Critics say it could be -- especially if people in power continue to be so blithe about the risks. "It's this very sanguineness that's worrisome," exclaims Ruth Hubbard, professor emeritus of biology at Harvard. "Traditional breeding is a very slow and conservative process. When you introduce foreign things, you don't know what you're doing. Genes function as part of a system. And they may function differently than you expect."

In Monsanto's labs, genetic engineering is relatively precise, because investigators are working under such controlled circumstances, in a petri dish of two or three proteins. Still, they're usually using an aggressive virus as a carrier, and they're inserting the new gene randomly, so nobody's sure where it will land. Then, once the modified organism enters the real world, its genes will interact with thousands of other proteins, under an unpredictable array of circumstances.

"Peter tends to think DNA is DNA is DNA," says Wes Jackson. "I take the position that it's context-dependent." In other words, the inserted gene brings a lot of possible interactions along with it, and if the background shifts, you'll see consequences you never anticipated. "Peter and I had a discussion at Monsanto, and I simply said this: I am not against all biotech. What I feel is that it's all right to move genes around within plant families, within the grasses or the legumes, but not from long evolutionary distance.
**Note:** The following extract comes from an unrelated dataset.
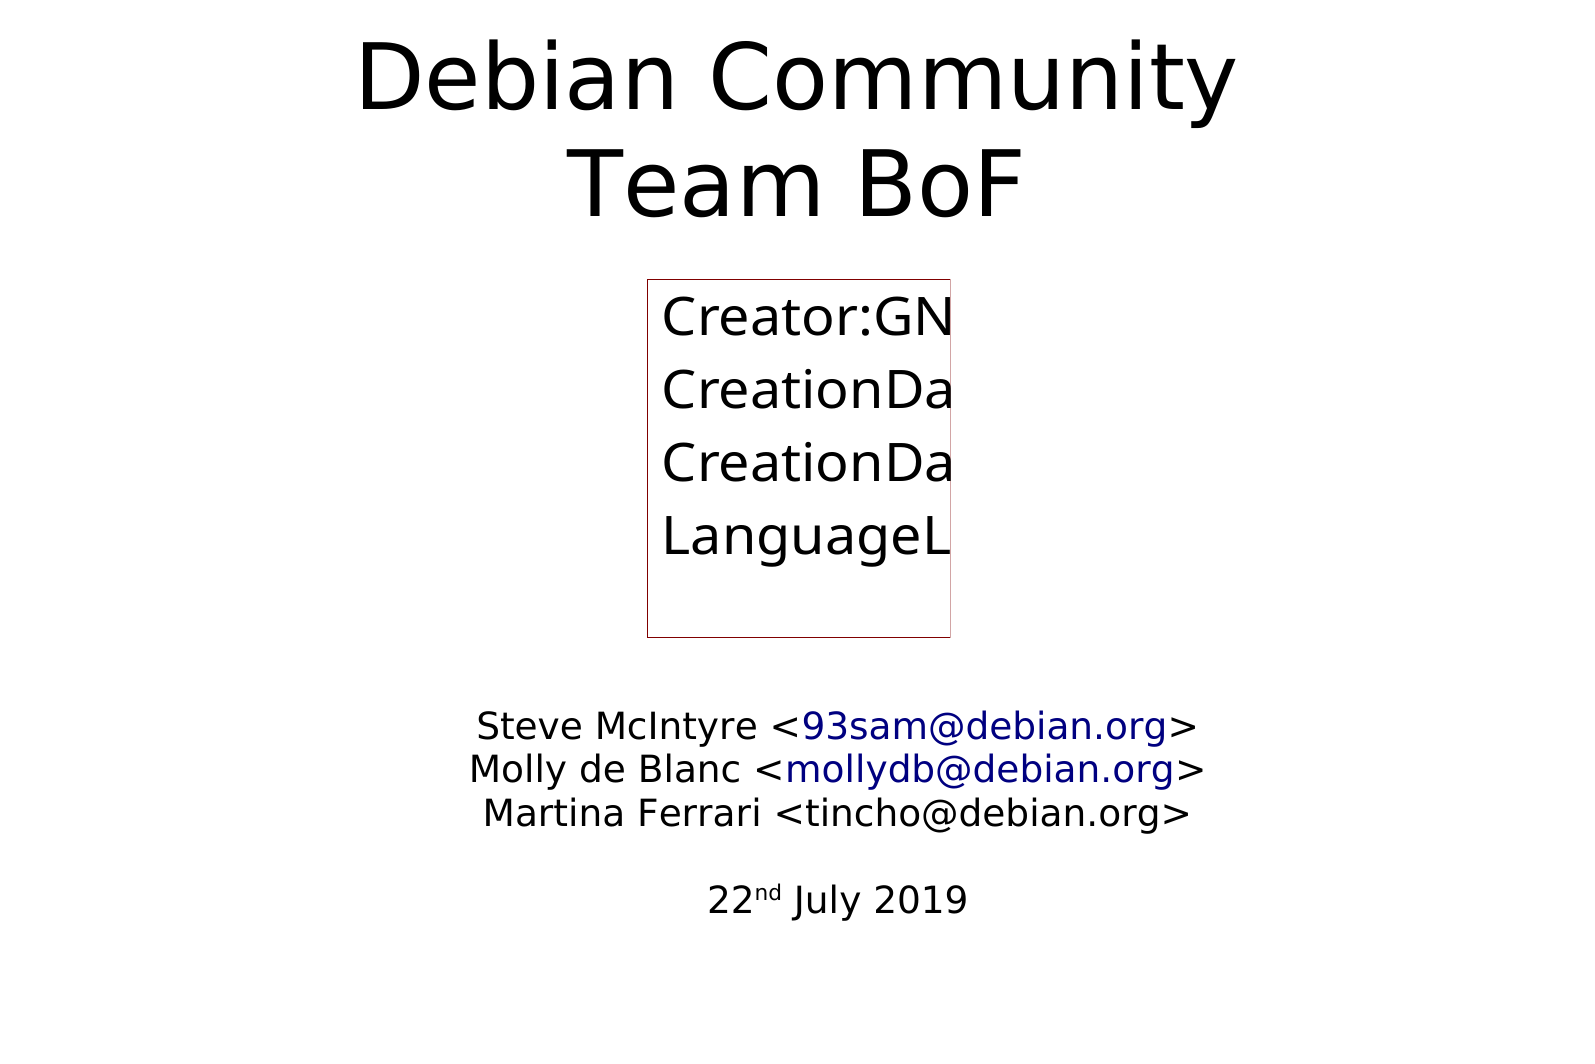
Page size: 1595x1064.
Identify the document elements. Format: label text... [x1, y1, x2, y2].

picture [644, 275, 951, 638]
title Debian Community Team BoF [79, 24, 1515, 239]
subtitle Steve McIntyre <93sam@debian.org> Molly de Blanc <mollydb@debian.org> Martina Ferrari <tincho@debian.org> 22nd July 2019 [102, 562, 1538, 1064]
"The real danger of this enthusiastic biotech boosterism is that nothing really bad will happen for 20 years," continues Jackson. "By then, we will have, institutionally and biologically, set the stage for problems from which the exits -- if they exist at all -- will be painful. You carry your mistakes with you, and with biotech you're doing more than carry your mistake; you're carrying a shifted background of accommodation to that mistake.

"There is a place for it," he finishes, "but with fear and trembling. Not with trumpets blaring hosannas."